The severity rank is plotted on the x-axis, while the probability (frequency) is plotted on the y-axis. Components with a low failure mode are located to the bottom right-hand side and those with high failure modes are located at the top left of the matrix. This latter group will require careful attention as they usually involve injuries, damage to the environment, and equipment loss.
Step #6: Determine critical items and take appropriate action
The critical items that are located to the left of the criticality matrix diagonal involve some level of risk that is ranked according to specific requirements. Steps should be taken to modify the likelihood of those failure modes through:
design modifications that mitigate risks associated with critical components
process changes that reduce the likelihood of failure
creating redundancies that add an extra layer of security
replacing specific components for optimum performance
enhancing control techniques that detect failure
Making these adjustments as part of a structured action plan will influence both the quantitative and qualitative CA.
After the adjustments have been made, the criticality matrix is then updated. If necessary, further action is taken until risks have been mitigated as much as possible (to the desired level).

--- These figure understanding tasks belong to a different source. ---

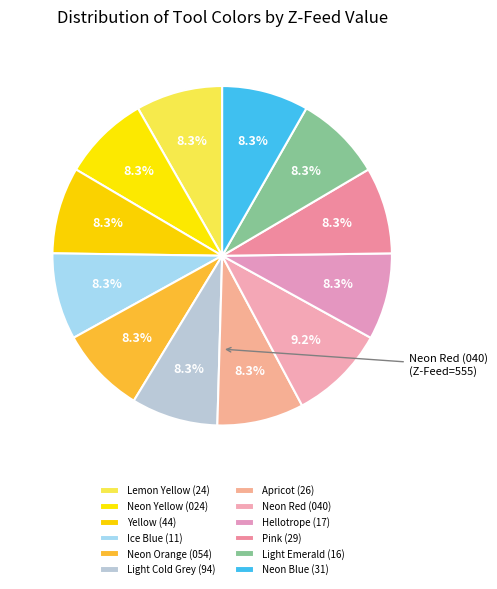

Count the number of slices in the pie.

12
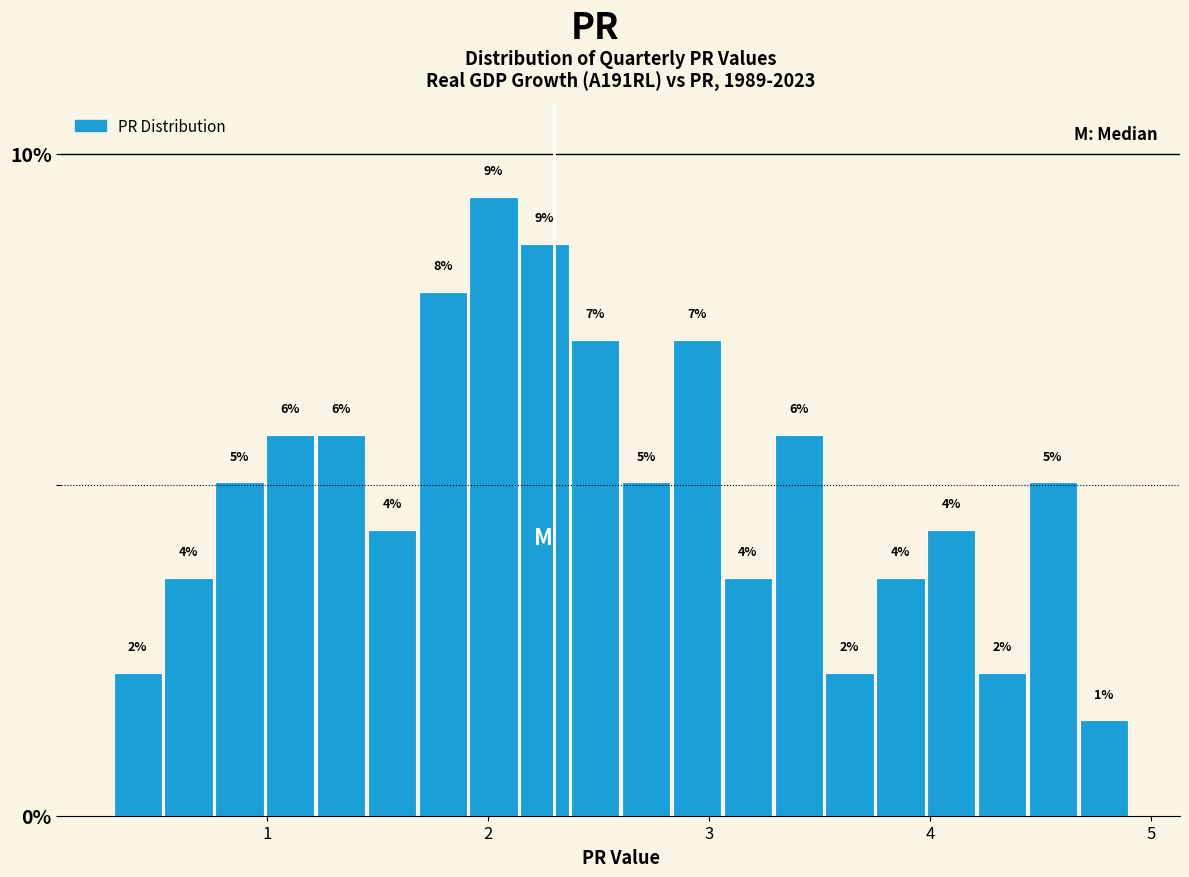

Read against the x-axis, roughly where is the centre of the tallest bar?

2.0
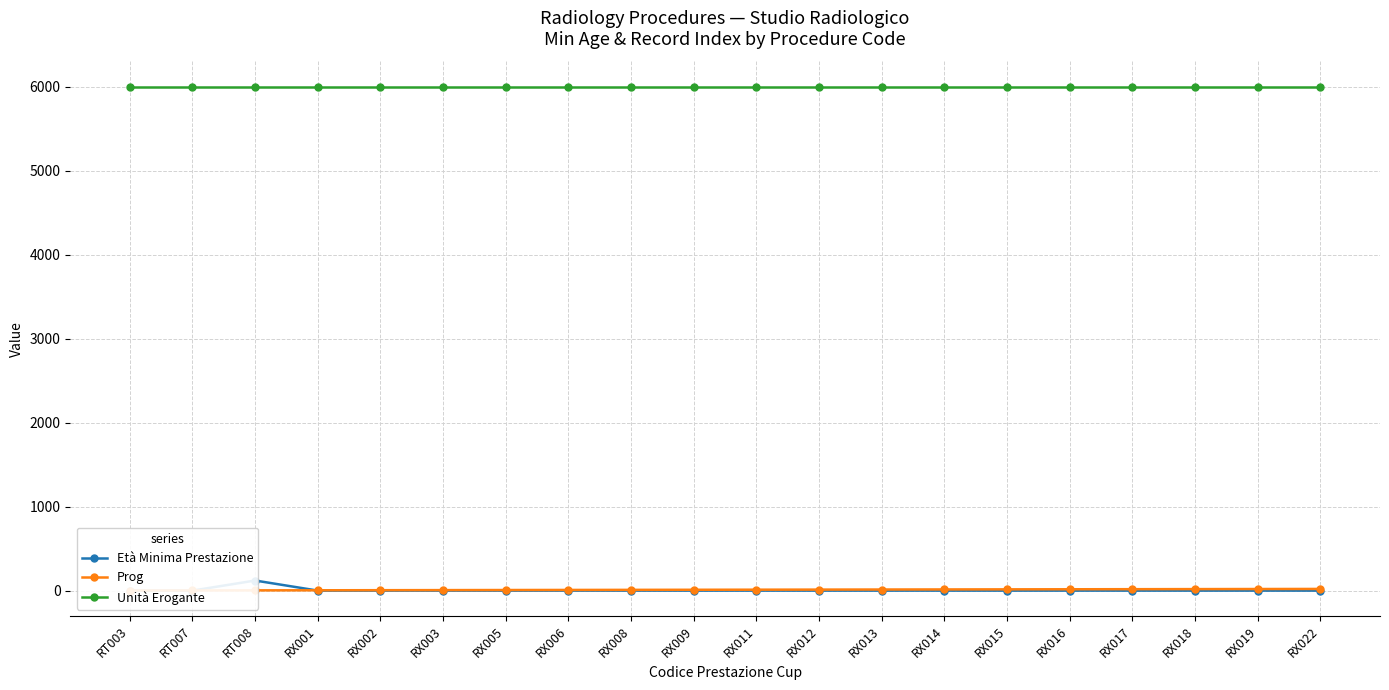

What position from the right is RX014?

7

To put all the theory into some perspective, we look at a short example where FMECA is used in the oil and gas industry.
In the example below, the FMEA part has been transferred up to the causes of the failure modes step. The water supply (the primary system) is broken into different subsystems to assign respective criticality numbers.

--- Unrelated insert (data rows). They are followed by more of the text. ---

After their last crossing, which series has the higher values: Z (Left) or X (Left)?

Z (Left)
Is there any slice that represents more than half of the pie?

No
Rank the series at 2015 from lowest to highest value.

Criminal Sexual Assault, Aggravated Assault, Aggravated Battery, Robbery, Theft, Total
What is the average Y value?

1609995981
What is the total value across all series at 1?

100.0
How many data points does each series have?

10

Immediately, we can see that the CA performed is both quantitative and qualitative (variables we mentioned in Step #2a and Step #2b are used). Redundancies are accounted for in the example for all the subsystems and the associated failure effect probability, failure mode, and failure rate are shown. The failure rate with and without redundancies is calculated, which means adjustments to failure rates have already been performed.

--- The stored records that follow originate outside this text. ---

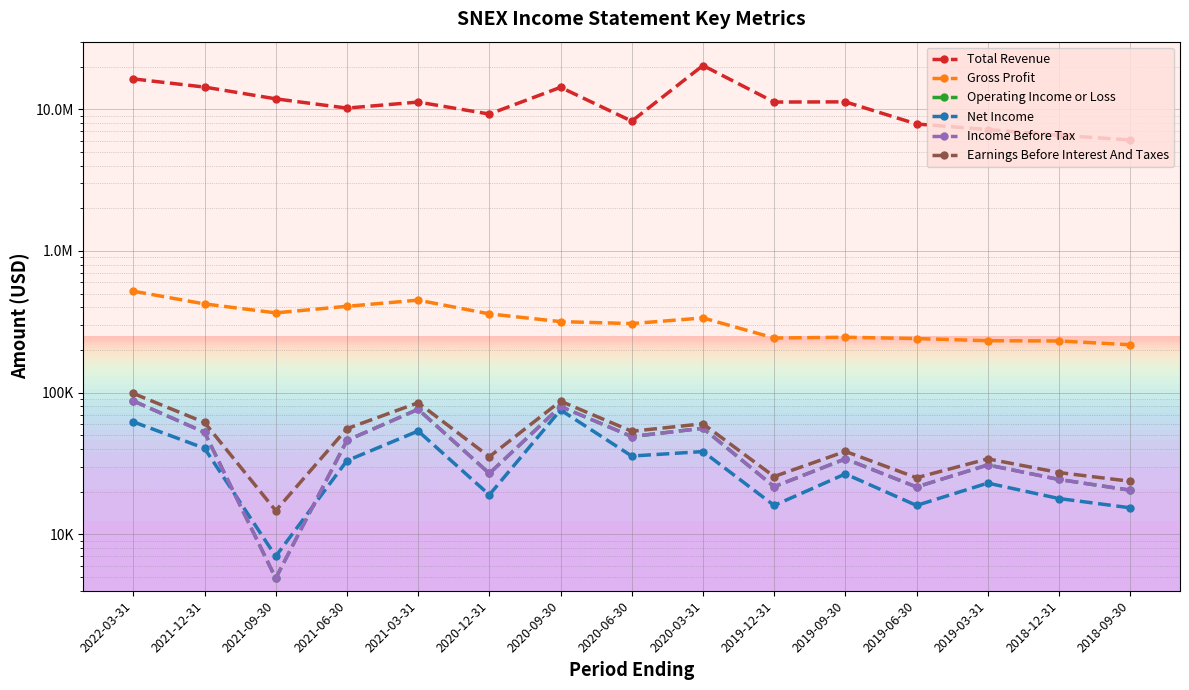

Where is the first local maximum for Income Before Tax?

2021-03-31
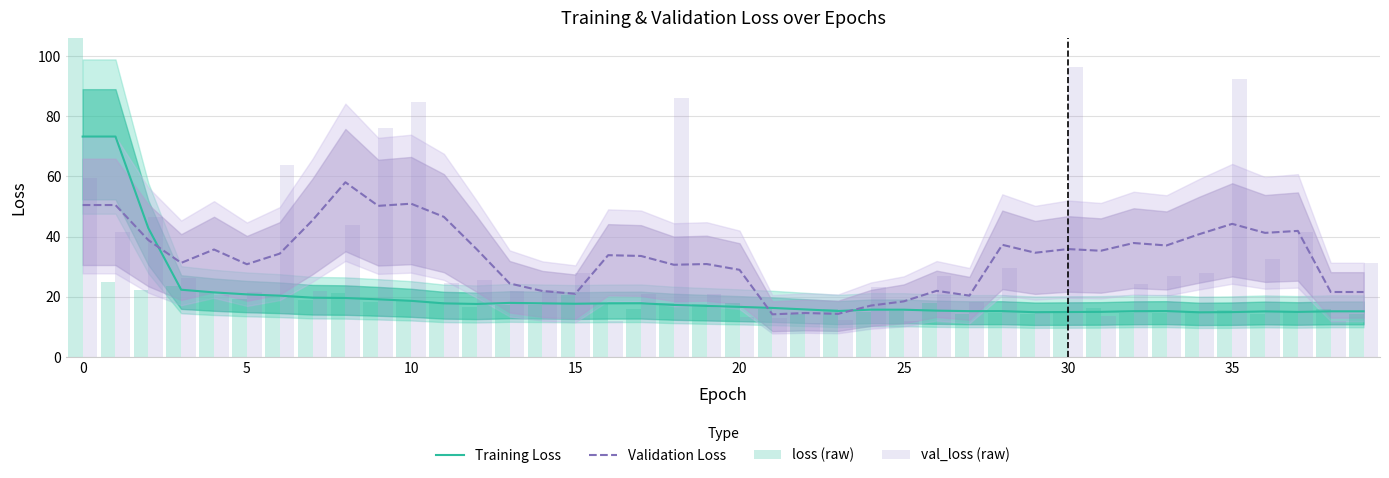

What is the average value of the Training Loss series?

20.4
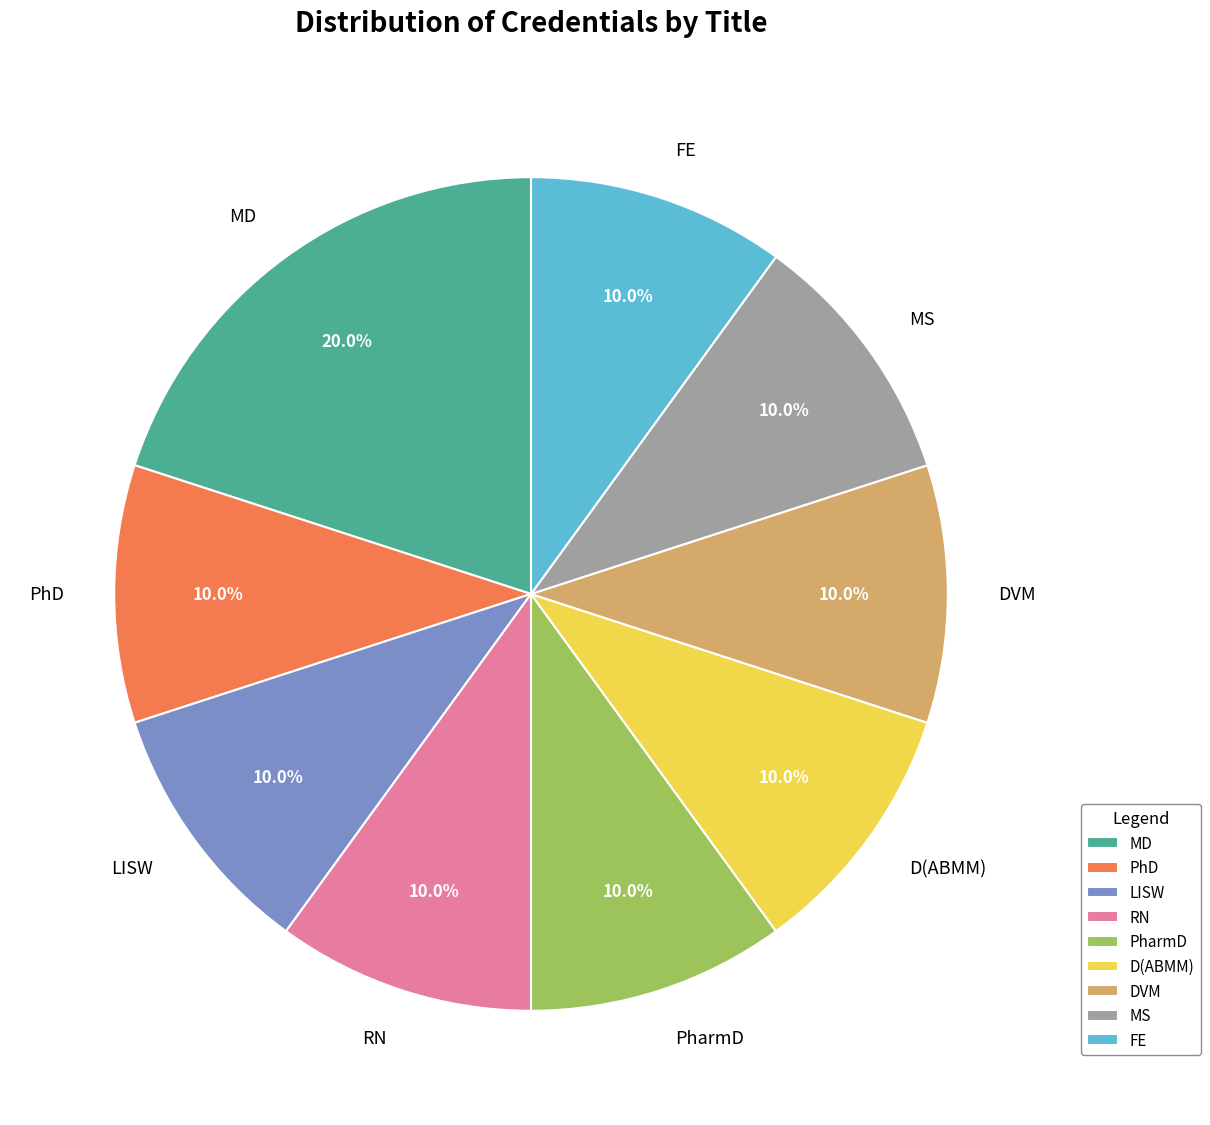

What percentage is the DVM slice, to the nearest percent?

10%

Further to the right of the FMECA worksheet, the RPN is calculated. In this case, we notice that all RPN values are below 10. Does this mean that the failure mode is not critical? No, as discussed before, the threshold used to classify the RPN depends on the standard adopted by the company doing the study.
We can see from the example that the severity of the storage system’s failure mode and heat exchanger is higher than the pumping system.
What can be done to remedy that? For the heat exchanger failure mode, better controls to detect scaling due to untreated water and a preventative maintenance plan are some of the ways to adjust the criticality and RPN values.
Performing FMECA and FMEA analysis is not something that should be done just for the sake of it. It is a fairly complex process that brings huge benefits, but only if it is performed right.
This piece aims to provide a comprehensive overview so you have a better idea of what to expect. For those that are doing it for the first time, it is recommended to first go through proper FMEA training.
At the end of the day, a strong failure modes and effects analysis has the potential to make the life of maintenance professionals significantly less stressful, which is why they shouldn’t shy away from participating in this process.